DOCUMENT EXTRACT: Begin
Pollyanna Chu (Chu Yuet Wah; ) is a billionaire businesswoman from Hong Kong. She is an executive of Kingston Financial Group, Golden Resorts Group, and Sincere Watch. As of 30 January 2018, Chu's estimated worth was US$10.2 billion, making her the 14th richest person in Hong Kong.

Early life
In 1958 Chu was born as Yuet Wah Lee in British Hong Kong. Her father was Wai Man Lee. She grew up in Aberdeen, Hong Kong.

Education
Pollyanna Chu moved to the United States at the age of 18. She holds a bachelor's degree in Management from Golden Gate University and awarded an Honorary Ph.D. in Business Management by York University, United States.

Personal life
She married her husband, Nicholas who she met while studying in San Francisco. She has one child named Kingston, who was born in San Francisco, but raised in Hong Kong. In Nov 2015, her son Kingston celebrated his wedding with Kelly Lo in Hong Kong.

In December 2021, it was reported that Chu had a "privileged" vote in the 2021 Hong Kong legislative election, where the vote would count approximately 7,215 times more than an ordinary citizen.

Career

Pollyanna and her husband Nicholas Chu became real estate investors on her father's recommendation and moved to Hong Kong in 1992 to pursue the business.

Kingston Financial Group Limited
Following success in California real estate, they founded Kingston Financial in 1992. The company was named after their son. Chu served as Managing Director, but co-ran Kingston Financial with her husband. The company initially focused on IPO distribution and mergers and acquisitions, finding particular success in 2010 as a top five firm in the latter pursuit.
DOCUMENT EXTRACT: End
**WHAT NEEDS TO BE DONE**
Copy out the biography of Pollyanna Chu word for word, in full. The records are not needed for anything here.
INFORMATION SUPPLIED: Begin
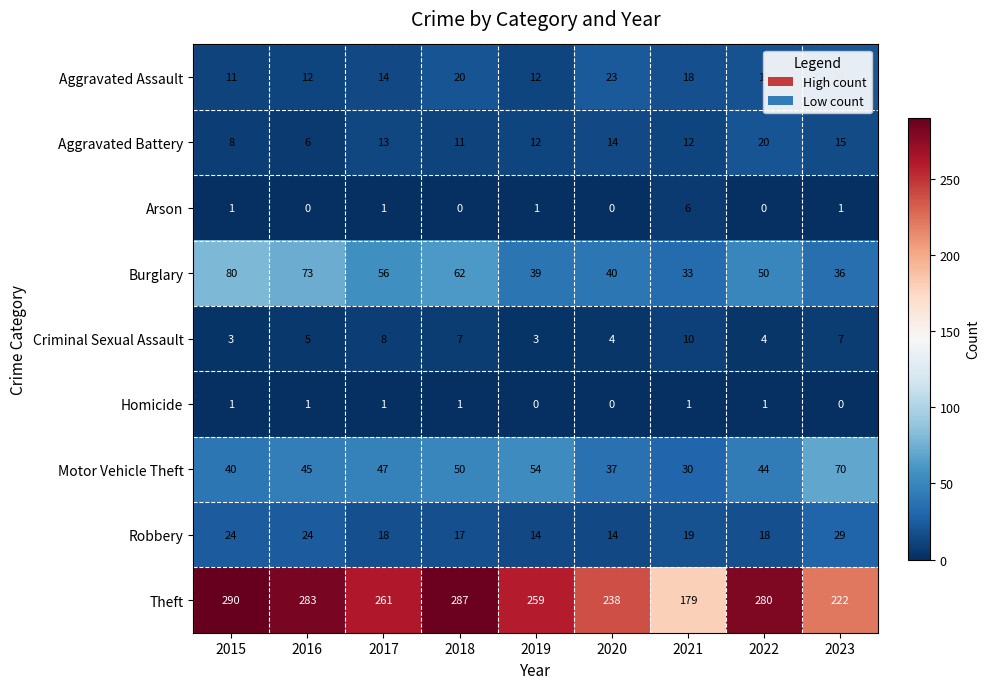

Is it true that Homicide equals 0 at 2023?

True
INFORMATION SUPPLIED: End
INFORMATION SUPPLIED: Begin
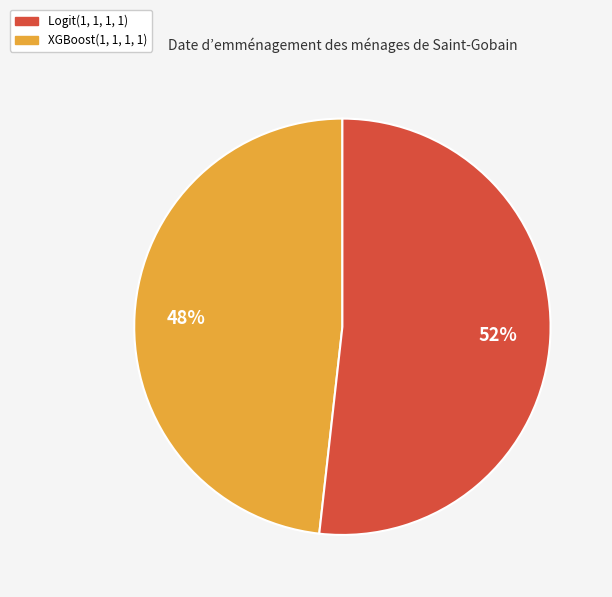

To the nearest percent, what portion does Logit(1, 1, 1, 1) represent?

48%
INFORMATION SUPPLIED: End
INFORMATION SUPPLIED: Begin
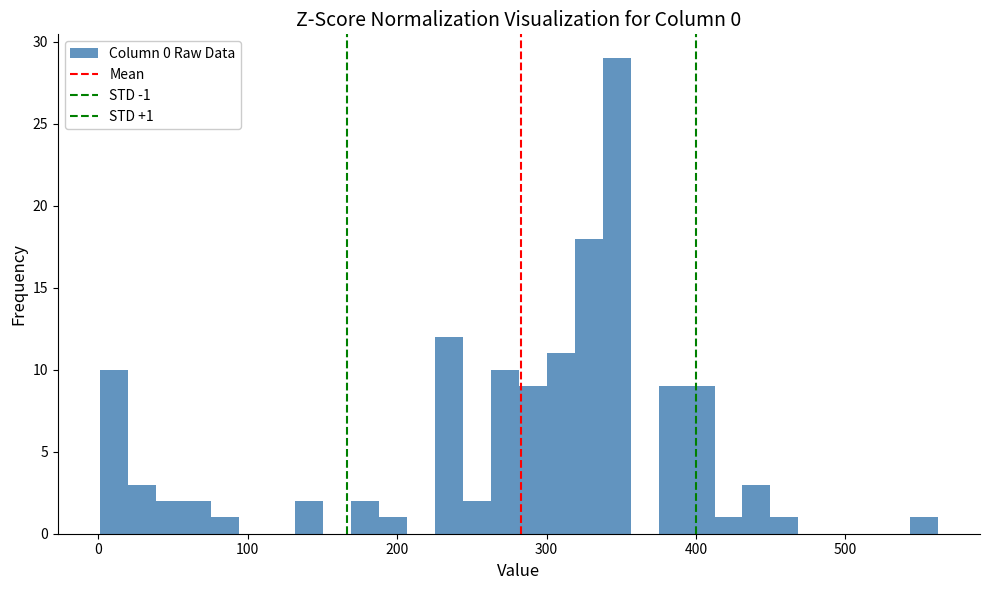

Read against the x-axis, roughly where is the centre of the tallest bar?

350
INFORMATION SUPPLIED: End
**ANSWER TO THIS EXERCISE**
Pollyanna Chu (Chu Yuet Wah; ) is a billionaire businesswoman from Hong Kong. She is an executive of Kingston Financial Group, Golden Resorts Group, and Sincere Watch. As of 30 January 2018, Chu's estimated worth was US$10.2 billion, making her the 14th richest person in Hong Kong.

Early life
In 1958 Chu was born as Yuet Wah Lee in British Hong Kong. Her father was Wai Man Lee. She grew up in Aberdeen, Hong Kong.

Education
Pollyanna Chu moved to the United States at the age of 18. She holds a bachelor's degree in Management from Golden Gate University and awarded an Honorary Ph.D. in Business Management by York University, United States.

Personal life
She married her husband, Nicholas who she met while studying in San Francisco. She has one child named Kingston, who was born in San Francisco, but raised in Hong Kong. In Nov 2015, her son Kingston celebrated his wedding with Kelly Lo in Hong Kong.

In December 2021, it was reported that Chu had a "privileged" vote in the 2021 Hong Kong legislative election, where the vote would count approximately 7,215 times more than an ordinary citizen.

Career

Pollyanna and her husband Nicholas Chu became real estate investors on her father's recommendation and moved to Hong Kong in 1992 to pursue the business.

Kingston Financial Group Limited
Following success in California real estate, they founded Kingston Financial in 1992. The company was named after their son. Chu served as Managing Director, but co-ran Kingston Financial with her husband. The company initially focused on IPO distribution and mergers and acquisitions, finding particular success in 2010 as a top five firm in the latter pursuit.